━━━━━ GIVEN PASSAGE
Later that same day, compressor #2 was again found off while selected as the lead compressor. Operators verified an active work order was open on the compressor, which was the specified action by operations procedures. However, the open work order was actually the completed work order, which had been inappropriately left open from the earlier repair. Operators did not investigate further, and did not recognize there were no efforts in progress to troubleshoot or repair the compressor. Operations shift management did not assess the condition; therefore, they did not recognize the SSF was inoperable, and did not track the inoperable condition by entering TS 3.10.1 Conditions A, B, C, D, and E. On September 13, 2007, operations shift management recognized the condition of compressor #2 and declared the SSF inoperable.

Subsequent troubleshooting efforts indicated the thermostatic expansion valve was not functioning correctly. As a result, the expansion valve was replaced along with the unloader solenoid valve.

Analysis:

The inspectors determined that the licensees failure to promptly repair the SSF air conditioning compressor #2 was a performance deficiency. This finding was more than minor because it affected the availability and reliability attribute of the Mitigating Systems Cornerstone, in that it reduced the reliability of the SSF air conditioning system, which was required to maintain building temperatures for both habitability and electrical equipment operability. The licensee determined that the SSF remained available as long as one of the two compressors was functional. However, in the event of the SSF being required, reduced capacity and reliability of the air conditioning system would have reduced the likelihood of successful operation of the SSF. The SSF was inoperable from September 4 - 7, 2007, while inadequate repairs were conducted, and again from September 7 - 13, 2007, while no action was taken.

The SSF was available for most of this period because HVAC compressor #1 was functional. This finding was evaluated using the SDP and was determined to be of very low safety significance because there was no loss of safety function. The inspectors determined this finding was related to the cross cutting aspect of appropriate corrective action being taken in a timely manner (P.1.d), as described in the corrective action component of the problem identification and resolution cross cutting area.

Enforcement:

10 CFR 50, Appendix B, Criterion XVI requires conditions adverse to quality to be promptly identified and corrected. Contrary to the above, on September 7, 2007, the licensee did not promptly identify a condition adverse to quality, in that the need for repairs to a malfunctioning SSF air conditioning compressor was not recognized for six days. Because this violation was of very low safety significance, it is being treated as an NCV, consistent with Section VI.A.1 of the NRC Enforcement Policy:

NCV 05000269,270,287/2007004-01, Failure to Promptly Identify a Condition Adverse to Quality. This violation is in the licensees corrective action program as PIP O-07-05069.
━━━━━━━━━━
According to the inspection report, which two valves were replaced on compressor #2 after troubleshooting? The listing has nothing to do with this.
━━━━━ COLLECTED DATA
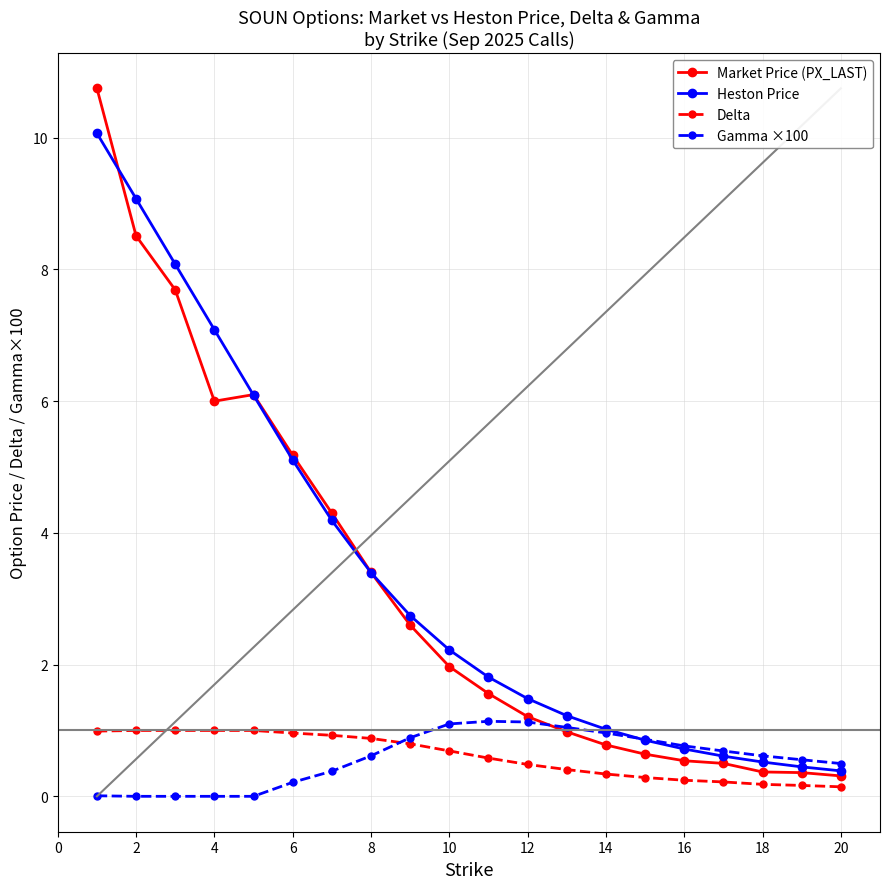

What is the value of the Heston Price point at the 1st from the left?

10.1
━━━━━━━━━━
* SOLUTION FOR THIS TASK: The thermostatic expansion valve and the unloader solenoid valve.